58. The composition of claim 57, wherein the isothermal amplification process is RPA.
59. The composition of claim 57, wherein the isothermal amplification process is NEAR.
60. The composition of any one of claims 37-59, wherein the composition further comprises one or more of the following: a) a DNA polymerase; b) a recombinase; c) a recombinase loading protein; d) a single stranded binding protein; e) dNTPs or a mixture of dNTPs and ddNTPs; f) a reducing agent;g) creatine kinase; h) a nuclease, i) a crowding agent; j) at least one primer; and k) a reverse transcriptase.
61. The composition of any one of claims 37-60, wherein the target nucleic acid is a bacterial, eukaryotic or viral nucleic acid.
62. The composition of any one of claims 37-61, wherein the target nucleic acid is derived from SARS-CoV-2 (COVID-19), HIV-1, HIV-2, HBV, HCV, CMV, Parvovirus Bl 9, HAV, Chlamydia, Gonorrhea, WNV, Zika Virus, Dengue Virus, Chikungunya Virus, Influenza, Babesia, Malaria, Usutu Virus or HEV.
63. The composition of any one of claims 37-62, wherein the target nucleic acid is a variant of the target nucleic acid.
64. The composition of claim 63, wherein the variant of the target nucleic acid is a minority variant of the target nucleic acid.
65. The composition of claim 64, wherein the minority variant of the target nucleic acid is a minority variant of a target nucleic acid of HIV- 1.
66. The composition of claim 64, wherein the minority variant of the target nucleic acid is a minority variant of a target nucleic acid of HIV-2.
67. The composition of claim 64, wherein the minority variant of the target nucleic acid is a minority variant of a target nucleic acid of HEV.
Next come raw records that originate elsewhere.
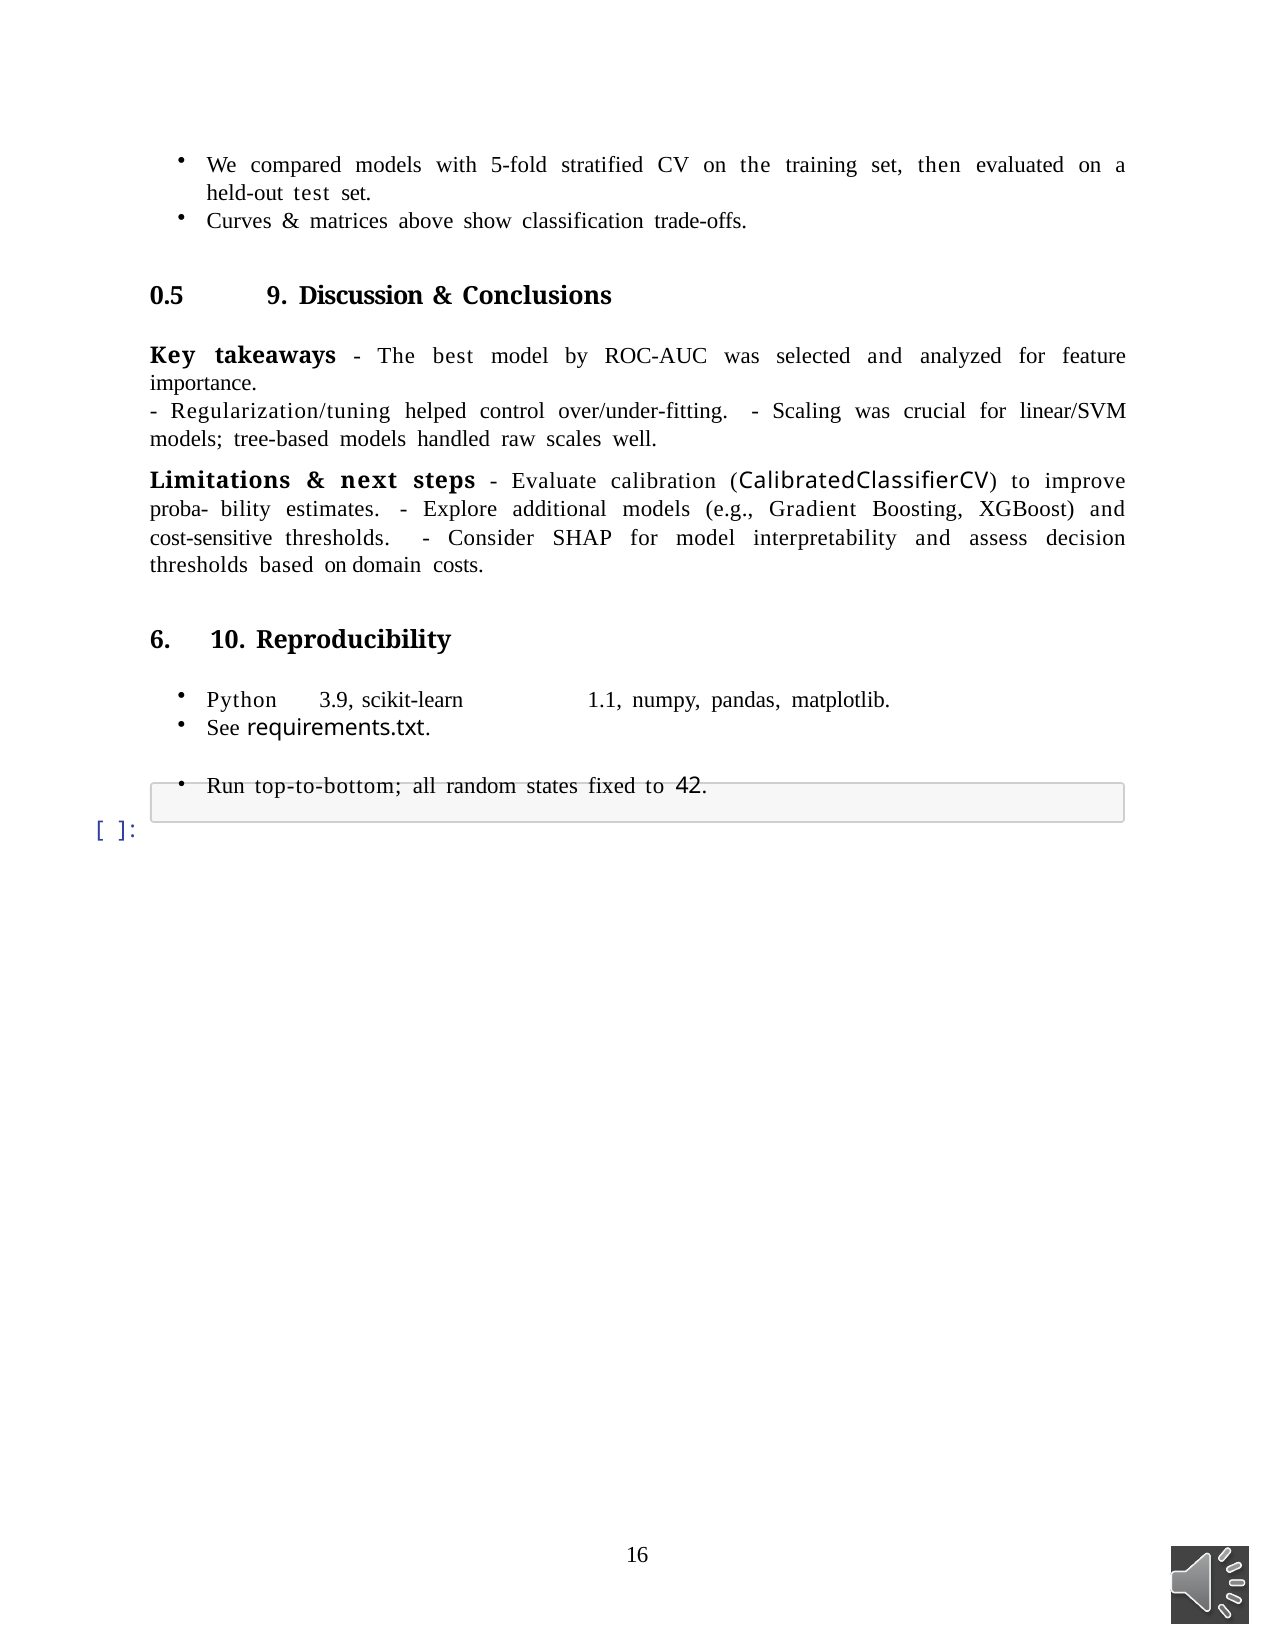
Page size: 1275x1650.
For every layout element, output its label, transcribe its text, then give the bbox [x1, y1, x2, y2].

slide_number 16 [624, 1534, 651, 1650]
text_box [149, 781, 1126, 824]
text_box We compared models with 5‑fold stratified CV on the training set, then evaluated on a held‑out test set. Curves & matrices above show classification trade‑offs. 0.5 9. Discussion & Conclusions Key takeaways - The best model by ROC‑AUC was selected and analyzed for feature importance. - Regularization/tuning helped control over/under‑fitting. - Scaling was crucial for linear/SVM models; tree‑based models handled raw scales well. Limitations & next steps - Evaluate calibration (CalibratedClassifierCV) to improve proba- bility estimates. - Explore additional models (e.g., Gradient Boosting, XGBoost) and cost‑sensitive thresholds. - Consider SHAP for model interpretability and assess decision thresholds based on domain costs. 10. Reproducibility Python 3.9, scikit‑learn 1.1, numpy, pandas, matplotlib. See requirements.txt. Run top‑to‑bottom; all random states fixed to 42. [ ]: [93, 147, 1128, 843]
picture [1169, 1544, 1251, 1626]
68. A system for performing the method of any one of claims 1-36.
69. The system of claim 68, wherein the system is automated.
70. A system comprising the composition of any one of claims 37-67.
71. The system of claim 70, wherein the system is automated.
72. A kit for performing the method of any one of claims 1-36.
73. A kit comprising the composition of any one of claims 37-67.